We at the R Street Institute are a bit unique amongst our cohort of center-right leaning think tanks in our willingness to aggressively ferret out solutions to deal with the challenge of climate change. We’ve advocated for a revenue neutral carbon tax rather than burdensome regulations, and we’ve worked tirelessly to end profligate government spending that also harms the environment and worsens the downsides of a changing climate.

However, our desire to see smart policy solutions that reduce greenhouse gas emissions does not translate into support for the renewable fuel standard. Since its inception, the RFS has served as a market-distorting, overly bureaucratic solution with disastrous unintended consequences, both for the economy and, sadly, the very environment it was meant to protect. The RFS serves as a classic example of the government picking winners and losers, with powerful lobbies in agriculture winning at the expense of refiners, livestock producers, and consumers.

RFS mandates have shifted US crop production away from food products like edible corn and soybeans and toward the type of corn used to produce ethanol. This shift increases costs across the board, and has disastrous impacts well beyond our borders. In addition to higher costs, RFS encourages overplanting, converting land into corn production and polluting our air and waterways. In the end, the destruction and extra emissions created by RFS well outweigh the environmental benefits the policy seeks to create.

While we are heartened to see that the proposed 2019 RFS does not harmfully raise the volume requirements, we feel it is imperative to point out the misguided nature of the standard to begin with. The overly-bureaucratic RFS boxes EPA, and therefore millions of American consumers, into a path that is impossible to ground in reality. As a recent court case shows, when EPA tries to align fuel volumes with actual demand, the agency is shot down, forcing companies to create a product that won’t be bought in favor of meeting the out-of-touch original mandate.

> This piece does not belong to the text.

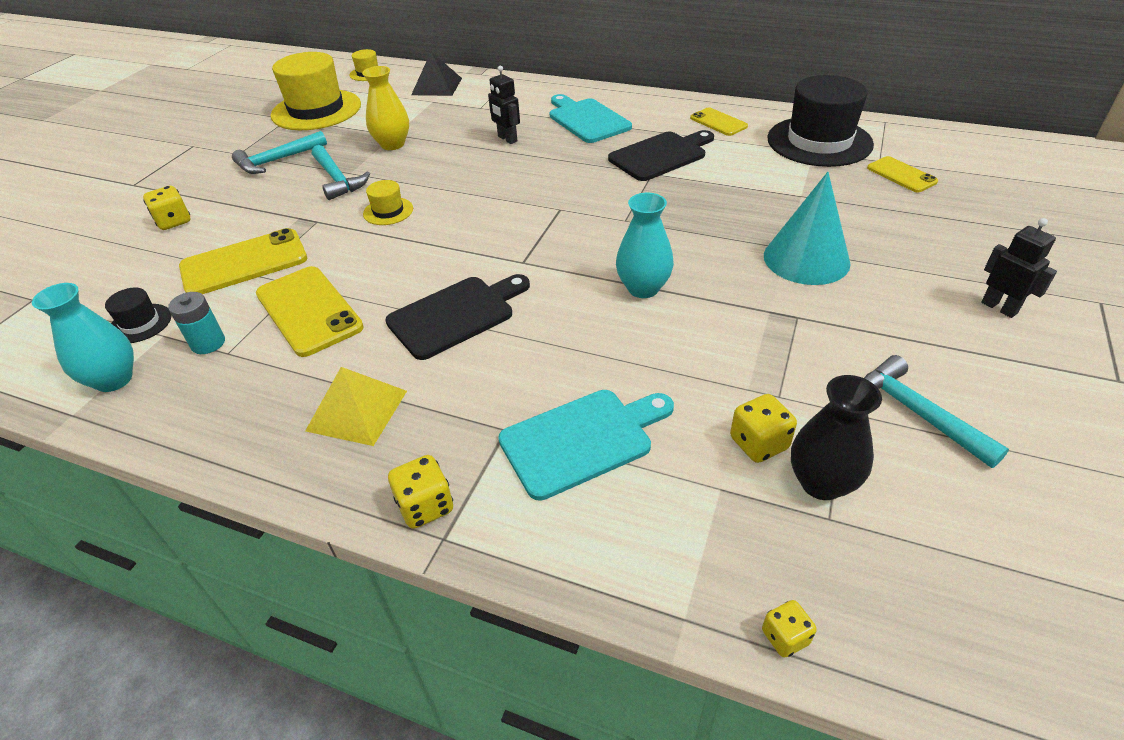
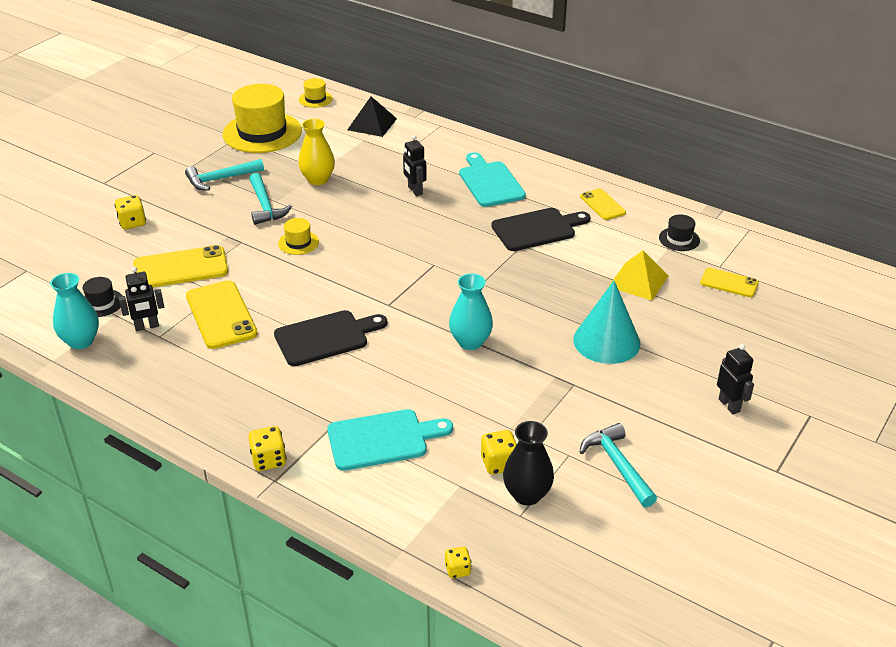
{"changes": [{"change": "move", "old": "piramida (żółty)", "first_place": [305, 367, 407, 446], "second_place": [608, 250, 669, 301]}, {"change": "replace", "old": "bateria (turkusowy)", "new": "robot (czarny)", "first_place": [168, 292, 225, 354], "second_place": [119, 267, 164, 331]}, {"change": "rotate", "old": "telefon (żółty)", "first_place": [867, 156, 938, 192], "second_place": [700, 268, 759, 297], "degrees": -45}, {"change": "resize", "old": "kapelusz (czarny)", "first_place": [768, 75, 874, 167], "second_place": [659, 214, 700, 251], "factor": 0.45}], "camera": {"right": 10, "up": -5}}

Rather than continuing down this failed path, we at R Street encourage the EPA to work with congress to pass reform that works. The federal government does have a role to play in creating the environment where new fuels and technologies can take root in the marketplace, reducing our emissions and preserving our environment for our citizens and generations to come. Sadly, the RFS does not fit the bill, and the new EPA should seek better solutions.